Gary Schwartz - Inducted 2010



An all-state football player at Wessington Springs, Schwartz was thinking about playing the sport in college. All that changed in a flash at the 1962 Howard Wood Dakota Relays.

The 6-foot-1, 185-pounder's discus throw of 190 feet, 7 1/2 inches was the best prep throw in the nation at the time that year and broke the meet record by almost 30 feet. It also broke his old state record of 173-1 set the year before. He also set the state record in the shot put (56-1 1/4).

Schwartz was named the South Dakota Prep Athlete of the Year for 1962. He and Wilma Rudolph were selected to carry the torch in the opening ceremonies for the 1962 NAIA national meet in Sioux Falls.

In college, Schwartz helped Kansas to three Big Eight titles and was conference discus champ as a junior.

Then began a 34-year cross country/track and field coaching career that earned him 10 region coach of the year awards as well as the NCAA Division I National Outdoor Track & Field Coach of the Year honor in 1983. In 21 years as a head coach, his athletes earned 133 All-American honors, he coached six top-4 teams at the NCAA Championships and he coached eight Olympians. He served on four coaching staffs for U.S. teams in international competition - in Spain, England, Belgium and Canada - and he also was a coach at the National Sports Festival in 1982 and '83.

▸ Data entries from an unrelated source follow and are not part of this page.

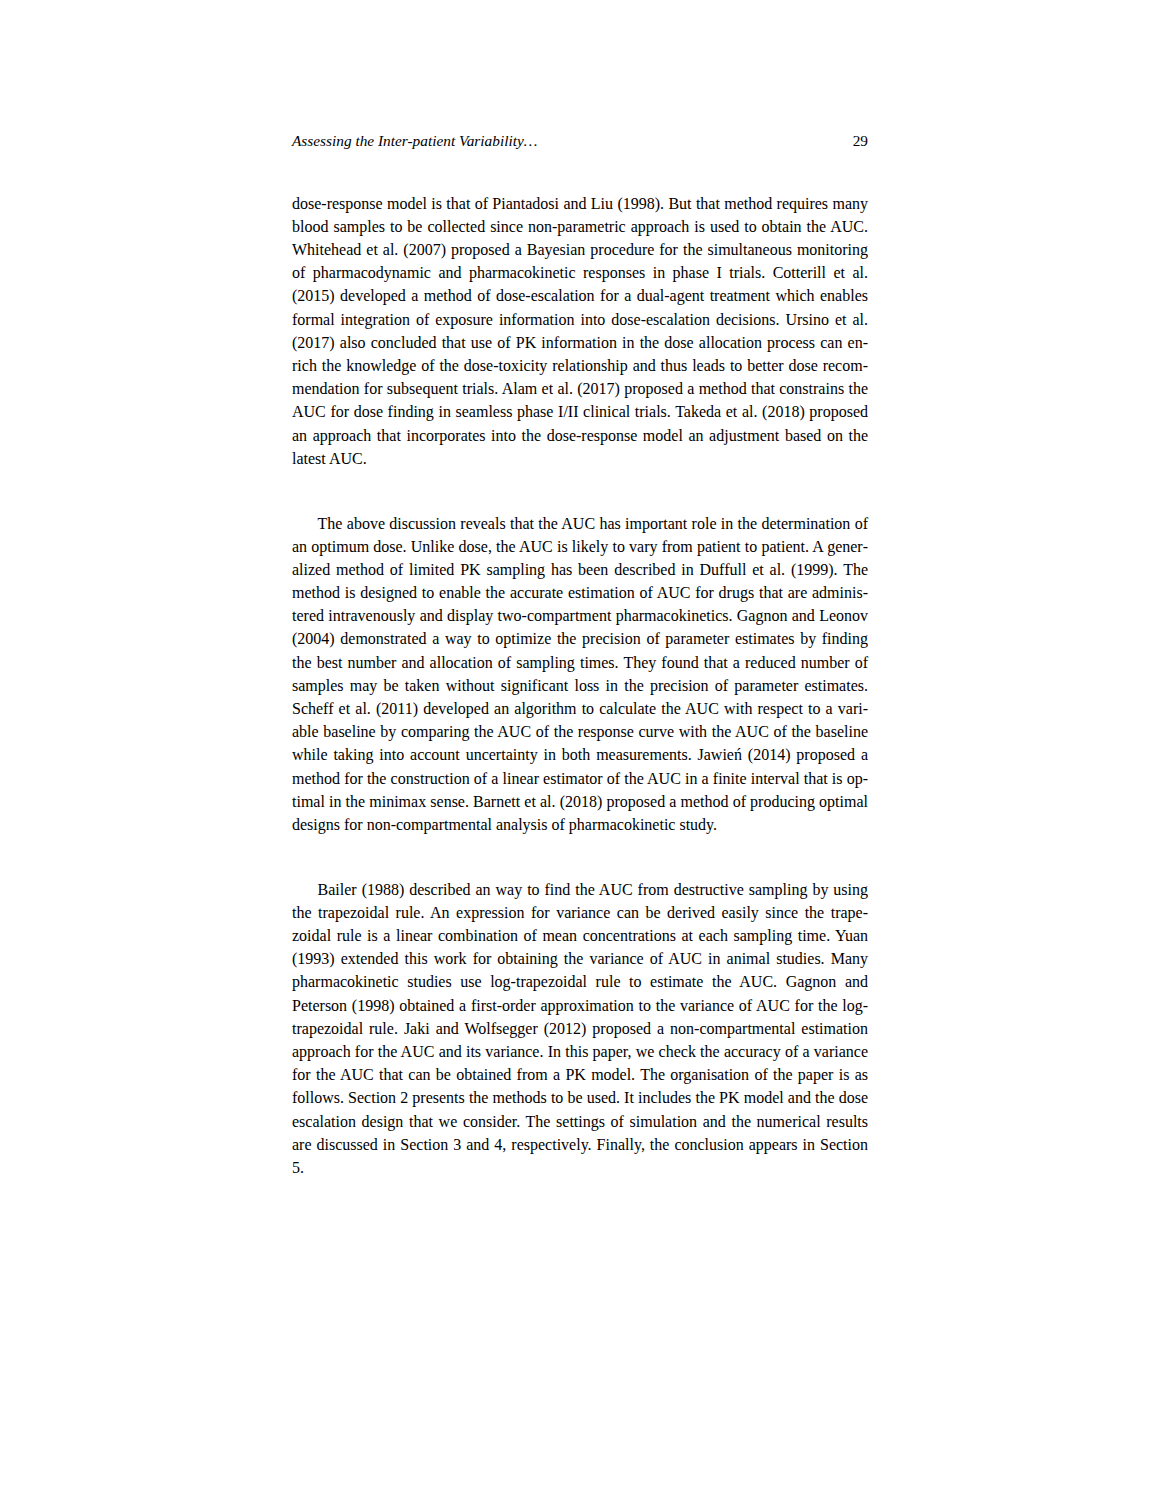Assessing the Inter-patient Variability… 29
dose-response model is that of Piantadosi and Liu (1998). But that method requires many blood samples to be collected since non-parametric approach is used to obtain the AUC. Whitehead et al. (2007) proposed a Bayesian procedure for the simultaneous monitoring of pharmacodynamic and pharmacokinetic responses in phase I trials. Cotterill et al. (2015) developed a method of dose-escalation for a dual-agent treatment which enables formal integration of exposure information into dose-escalation decisions. Ursino et al. (2017) also concluded that use of PK information in the dose allocation process can enrich the knowledge of the dose-toxicity relationship and thus leads to better dose recommendation for subsequent trials. Alam et al. (2017) proposed a method that constrains the AUC for dose finding in seamless phase I/II clinical trials. Takeda et al. (2018) proposed an approach that incorporates into the dose-response model an adjustment based on the latest AUC.
The above discussion reveals that the AUC has important role in the determination of an optimum dose. Unlike dose, the AUC is likely to vary from patient to patient. A generalized method of limited PK sampling has been described in Duffull et al. (1999). The method is designed to enable the accurate estimation of AUC for drugs that are administered intravenously and display two-compartment pharmacokinetics. Gagnon and Leonov (2004) demonstrated a way to optimize the precision of parameter estimates by finding the best number and allocation of sampling times. They found that a reduced number of samples may be taken without significant loss in the precision of parameter estimates. Scheff et al. (2011) developed an algorithm to calculate the AUC with respect to a variable baseline by comparing the AUC of the response curve with the AUC of the baseline while taking into account uncertainty in both measurements. Jawień (2014) proposed a method for the construction of a linear estimator of the AUC in a finite interval that is optimal in the minimax sense. Barnett et al. (2018) proposed a method of producing optimal designs for non-compartmental analysis of pharmacokinetic study.
Bailer (1988) described an way to find the AUC from destructive sampling by using the trapezoidal rule. An expression for variance can be derived easily since the trapezoidal rule is a linear combination of mean concentrations at each sampling time. Yuan (1993) extended this work for obtaining the variance of AUC in animal studies. Many pharmacokinetic studies use log-trapezoidal rule to estimate the AUC. Gagnon and Peterson (1998) obtained a first-order approximation to the variance of AUC for the log-trapezoidal rule. Jaki and Wolfsegger (2012) proposed a non-compartmental estimation approach for the AUC and its variance. In this paper, we check the accuracy of a variance for the AUC that can be obtained from a PK model. The organisation of the paper is as follows. Section 2 presents the methods to be used. It includes the PK model and the dose escalation design that we consider. The settings of simulation and the numerical results are discussed in Section 3 and 4, respectively. Finally, the conclusion appears in Section 5.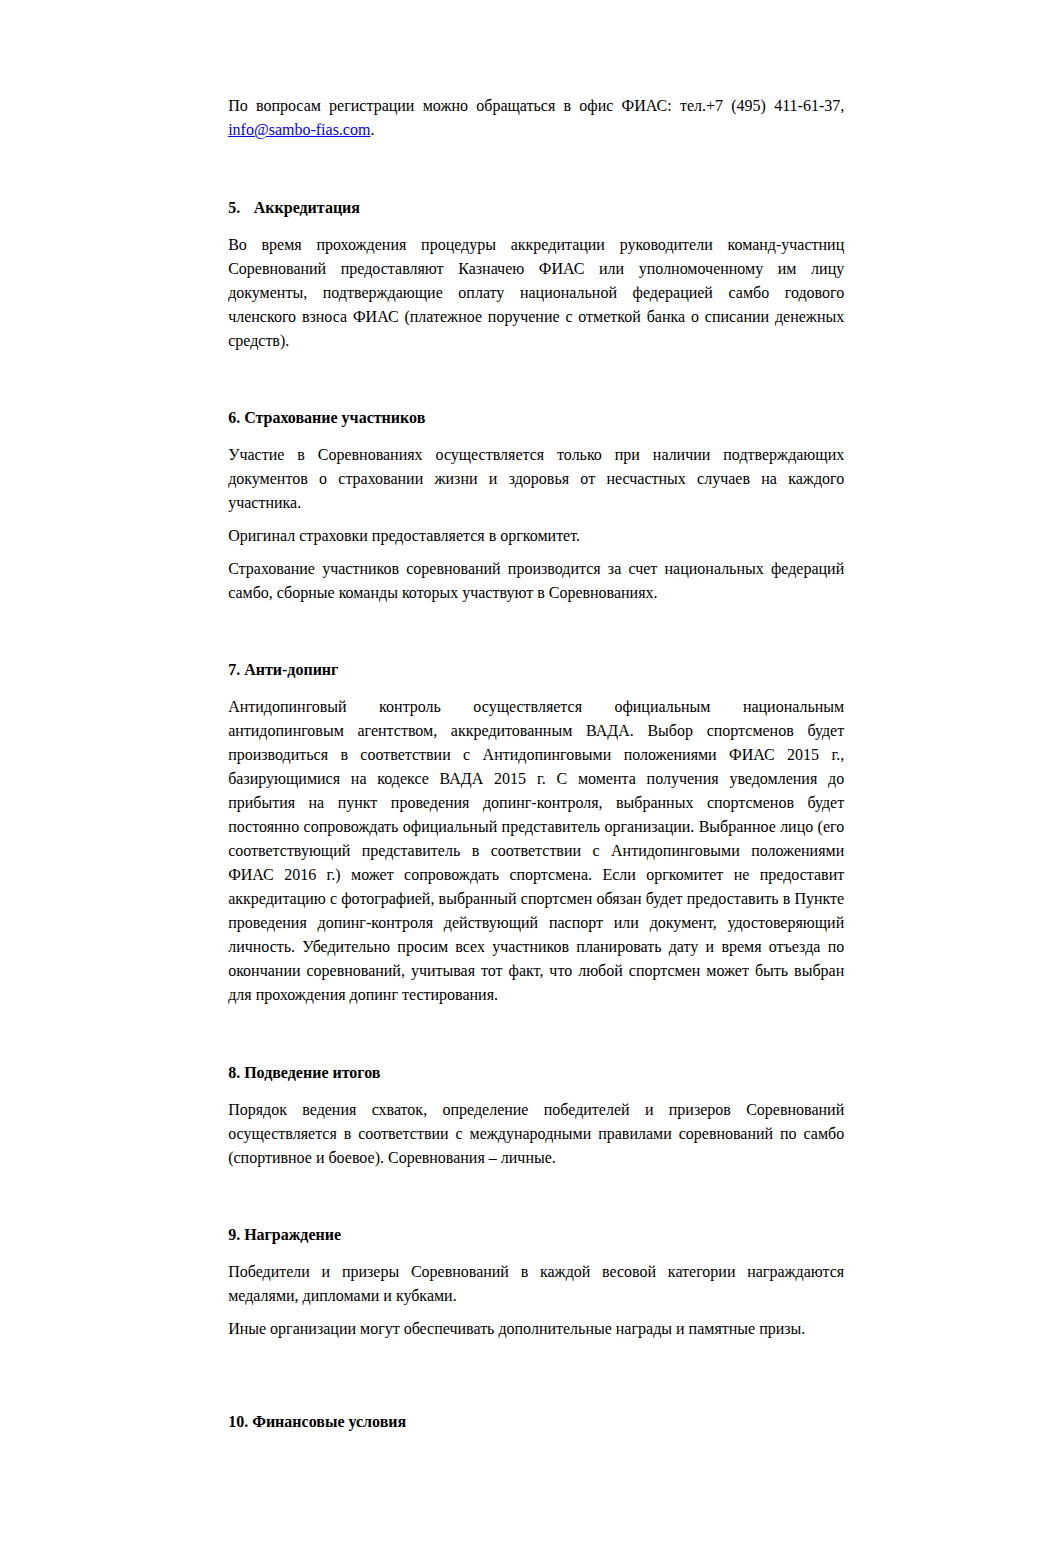По вопросам регистрации можно обращаться в офис ФИАС: тел.+7 (495) 411-61-37, info@sambo-fias.com.
5. Аккредитация
Во время прохождения процедуры аккредитации руководители команд-участниц Соревнований предоставляют Казначею ФИАС или уполномоченному им лицу документы, подтверждающие оплату национальной федерацией самбо годового членского взноса ФИАС (платежное поручение с отметкой банка о списании денежных средств).
6. Страхование участников
Участие в Соревнованиях осуществляется только при наличии подтверждающих документов о страховании жизни и здоровья от несчастных случаев на каждого участника.
Оригинал страховки предоставляется в оргкомитет.
Страхование участников соревнований производится за счет национальных федераций самбо, сборные команды которых участвуют в Соревнованиях.
7. Анти-допинг
Антидопинговый контроль осуществляется официальным национальным антидопинговым агентством, аккредитованным ВАДА. Выбор спортсменов будет производиться в соответствии с Антидопинговыми положениями ФИАС 2015 г., базирующимися на кодексе ВАДА 2015 г. С момента получения уведомления до прибытия на пункт проведения допинг-контроля, выбранных спортсменов будет постоянно сопровождать официальный представитель организации. Выбранное лицо (его соответствующий представитель в соответствии с Антидопинговыми положениями ФИАС 2016 г.) может сопровождать спортсмена. Если оргкомитет не предоставит аккредитацию с фотографией, выбранный спортсмен обязан будет предоставить в Пункте проведения допинг-контроля действующий паспорт или документ, удостоверяющий личность. Убедительно просим всех участников планировать дату и время отъезда по окончании соревнований, учитывая тот факт, что любой спортсмен может быть выбран для прохождения допинг тестирования.
8. Подведение итогов
Порядок ведения схваток, определение победителей и призеров Соревнований осуществляется в соответствии с международными правилами соревнований по самбо (спортивное и боевое). Соревнования – личные.
9. Награждение
Победители и призеры Соревнований в каждой весовой категории награждаются медалями, дипломами и кубками.
Иные организации могут обеспечивать дополнительные награды и памятные призы.
10. Финансовые условия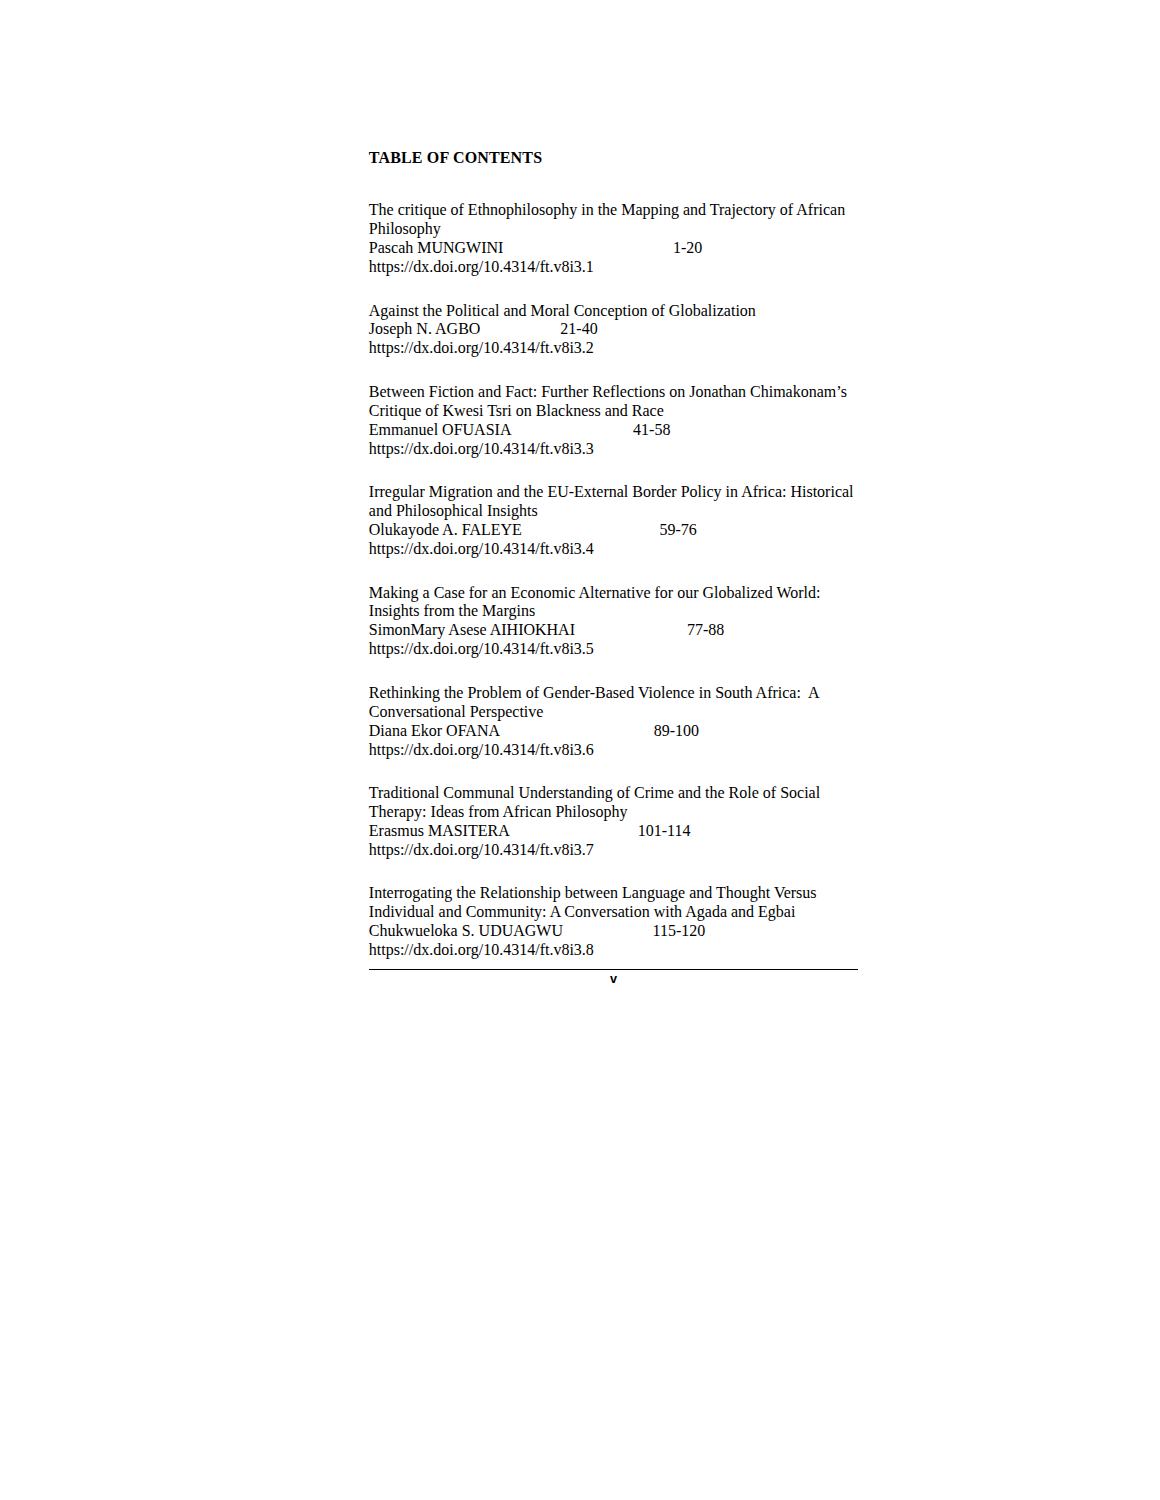TABLE OF CONTENTS
The critique of Ethnophilosophy in the Mapping and Trajectory of African Philosophy
Pascah MUNGWINI 1-20
https://dx.doi.org/10.4314/ft.v8i3.1
Against the Political and Moral Conception of Globalization
Joseph N. AGBO 21-40
https://dx.doi.org/10.4314/ft.v8i3.2
Between Fiction and Fact: Further Reflections on Jonathan Chimakonam’s Critique of Kwesi Tsri on Blackness and Race
Emmanuel OFUASIA 41-58
https://dx.doi.org/10.4314/ft.v8i3.3
Irregular Migration and the EU-External Border Policy in Africa: Historical and Philosophical Insights
Olukayode A. FALEYE 59-76
https://dx.doi.org/10.4314/ft.v8i3.4
Making a Case for an Economic Alternative for our Globalized World: Insights from the Margins
SimonMary Asese AIHIOKHAI 77-88
https://dx.doi.org/10.4314/ft.v8i3.5
Rethinking the Problem of Gender-Based Violence in South Africa: A Conversational Perspective
Diana Ekor OFANA 89-100
https://dx.doi.org/10.4314/ft.v8i3.6
Traditional Communal Understanding of Crime and the Role of Social Therapy: Ideas from African Philosophy
Erasmus MASITERA 101-114
https://dx.doi.org/10.4314/ft.v8i3.7
Interrogating the Relationship between Language and Thought Versus Individual and Community: A Conversation with Agada and Egbai
Chukwueloka S. UDUAGWU 115-120
https://dx.doi.org/10.4314/ft.v8i3.8
v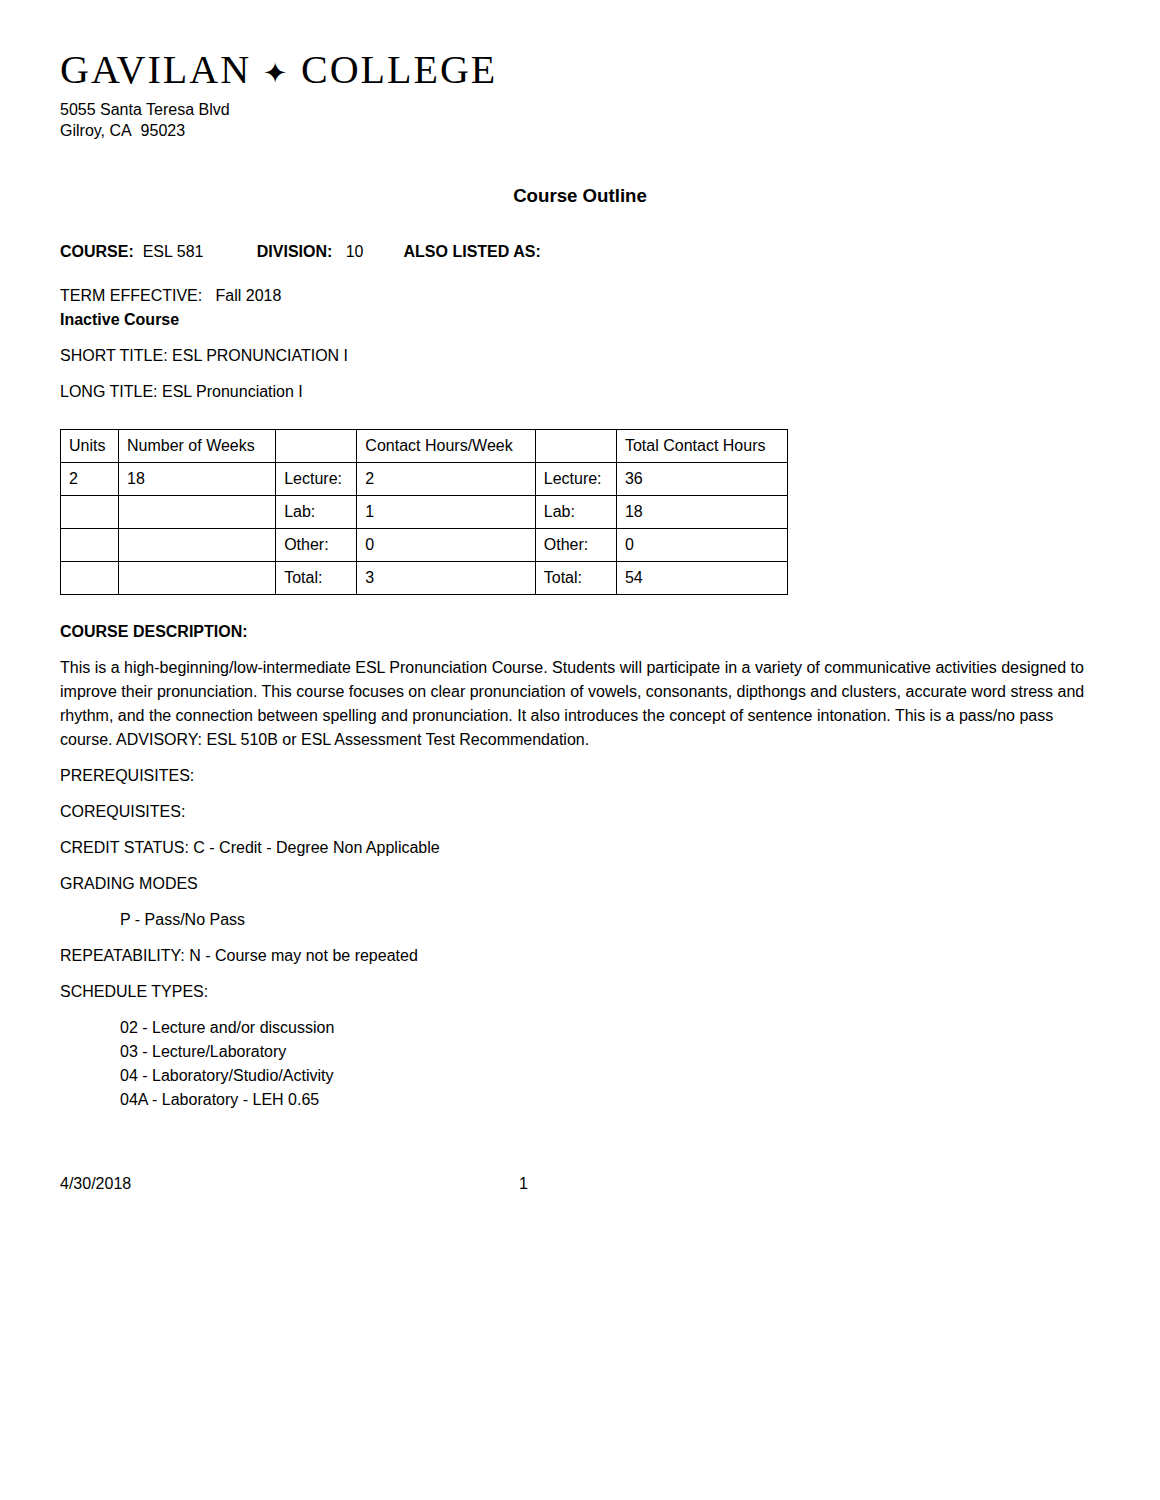GAVILAN ✦ COLLEGE
5055 Santa Teresa Blvd
Gilroy, CA 95023
Course Outline
COURSE: ESL 581 DIVISION: 10 ALSO LISTED AS:
TERM EFFECTIVE: Fall 2018
Inactive Course
SHORT TITLE: ESL PRONUNCIATION I
LONG TITLE: ESL Pronunciation I
| Units | Number of Weeks | | Contact Hours/Week | | Total Contact Hours |
| 2 | 18 | Lecture: | 2 | Lecture: | 36 |
| | | Lab: | 1 | Lab: | 18 |
| | | Other: | 0 | Other: | 0 |
| | | Total: | 3 | Total: | 54 |
COURSE DESCRIPTION:
This is a high-beginning/low-intermediate ESL Pronunciation Course. Students will participate in a variety of communicative activities designed to improve their pronunciation. This course focuses on clear pronunciation of vowels, consonants, dipthongs and clusters, accurate word stress and rhythm, and the connection between spelling and pronunciation. It also introduces the concept of sentence intonation. This is a pass/no pass course. ADVISORY: ESL 510B or ESL Assessment Test Recommendation.
PREREQUISITES:
COREQUISITES:
CREDIT STATUS: C - Credit - Degree Non Applicable
GRADING MODES
P - Pass/No Pass
REPEATABILITY: N - Course may not be repeated
SCHEDULE TYPES:
02 - Lecture and/or discussion
03 - Lecture/Laboratory
04 - Laboratory/Studio/Activity
04A - Laboratory - LEH 0.65
4/30/2018 1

Schwartz was an assistant at Ohio University, Massachusetts, Army and Penn State before becoming Penn State's head women's cross country and track coach in 1979, a position he held for five years. He then was the coach at Tennessee for four years (1984-88) and Kansas for 12 (1988-2000).

He was president of the U.S. Track Coaches Association from 1992-96 and served on various national committees from 1980-2005. He was the meet director for the 1998 NCAA cross country meet.

Schwartz has been an athletic administrator at the University of Arkansas since 2002. He was the technical director for the 2009 NCAA Division I outdoor track championships and has had the same duties for nine NCAA indoor championships - all at Arkansas. He currently is the coordinator of events for Razorback athletics.